> Exercise objective
Work out how many lines in these entries include the string "PADI", and give only that figure.

Extracted page text data:
□ □ □ □ □
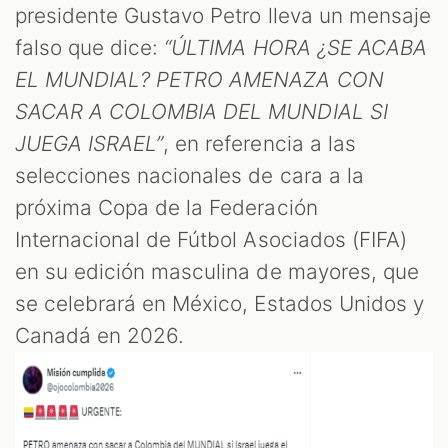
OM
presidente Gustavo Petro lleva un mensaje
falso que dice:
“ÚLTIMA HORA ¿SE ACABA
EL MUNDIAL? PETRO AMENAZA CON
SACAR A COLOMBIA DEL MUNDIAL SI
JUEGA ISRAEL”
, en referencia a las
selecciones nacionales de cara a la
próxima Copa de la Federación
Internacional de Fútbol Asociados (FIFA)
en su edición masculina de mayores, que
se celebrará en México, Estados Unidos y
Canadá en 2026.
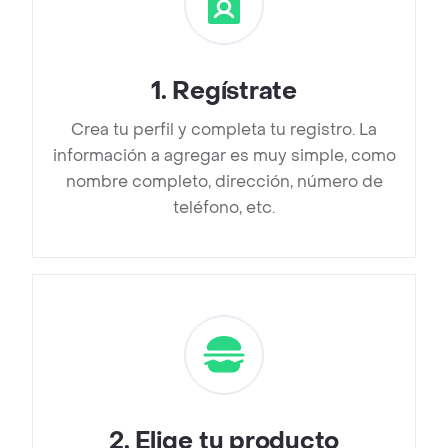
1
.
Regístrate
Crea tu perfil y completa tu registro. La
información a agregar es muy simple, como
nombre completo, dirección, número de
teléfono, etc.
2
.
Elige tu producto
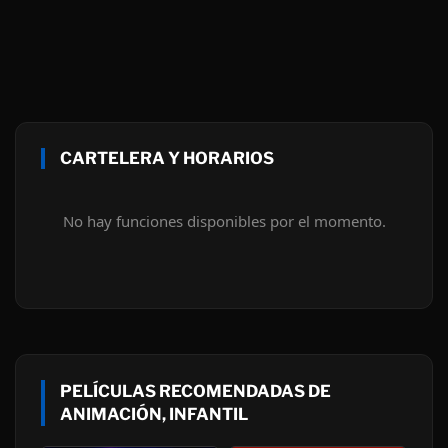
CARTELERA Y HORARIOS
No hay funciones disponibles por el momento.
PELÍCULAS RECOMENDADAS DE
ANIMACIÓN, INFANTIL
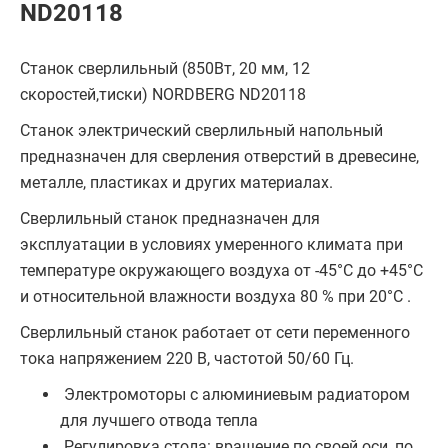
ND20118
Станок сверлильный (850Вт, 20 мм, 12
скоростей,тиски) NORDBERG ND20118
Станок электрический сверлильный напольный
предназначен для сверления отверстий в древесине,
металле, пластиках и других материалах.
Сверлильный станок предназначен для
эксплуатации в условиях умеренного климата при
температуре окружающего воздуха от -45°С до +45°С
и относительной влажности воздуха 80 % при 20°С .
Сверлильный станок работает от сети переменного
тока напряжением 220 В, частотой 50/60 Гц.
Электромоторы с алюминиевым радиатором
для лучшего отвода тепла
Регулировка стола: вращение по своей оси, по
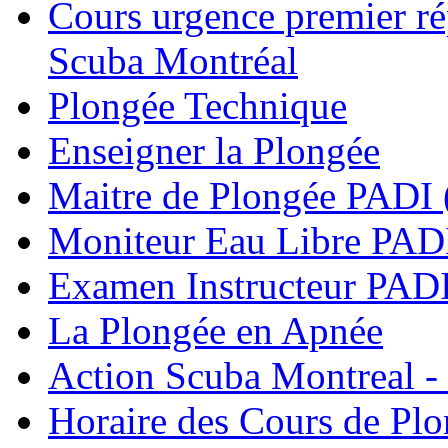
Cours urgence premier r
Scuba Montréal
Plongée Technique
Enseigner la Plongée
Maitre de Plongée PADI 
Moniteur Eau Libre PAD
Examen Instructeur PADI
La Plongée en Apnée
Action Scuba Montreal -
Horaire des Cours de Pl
□ □ □ □ □
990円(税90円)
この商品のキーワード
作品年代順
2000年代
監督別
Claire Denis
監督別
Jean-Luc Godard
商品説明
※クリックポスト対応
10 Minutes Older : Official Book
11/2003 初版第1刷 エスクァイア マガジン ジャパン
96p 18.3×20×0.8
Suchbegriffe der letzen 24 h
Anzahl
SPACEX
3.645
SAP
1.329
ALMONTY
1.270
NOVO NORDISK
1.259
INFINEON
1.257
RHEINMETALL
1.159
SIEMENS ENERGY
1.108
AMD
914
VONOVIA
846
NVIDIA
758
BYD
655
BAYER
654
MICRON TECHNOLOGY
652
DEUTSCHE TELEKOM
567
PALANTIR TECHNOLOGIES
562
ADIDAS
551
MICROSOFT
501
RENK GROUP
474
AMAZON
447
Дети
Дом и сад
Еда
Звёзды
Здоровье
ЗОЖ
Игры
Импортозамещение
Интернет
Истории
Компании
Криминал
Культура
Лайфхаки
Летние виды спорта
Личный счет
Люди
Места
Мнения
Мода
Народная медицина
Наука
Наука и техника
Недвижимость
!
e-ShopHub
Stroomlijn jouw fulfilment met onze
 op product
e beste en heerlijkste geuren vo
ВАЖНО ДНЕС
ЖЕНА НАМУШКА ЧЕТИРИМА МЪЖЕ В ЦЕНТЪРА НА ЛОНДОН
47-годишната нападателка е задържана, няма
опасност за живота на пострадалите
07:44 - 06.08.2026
□ □ □ □ □
> Output
2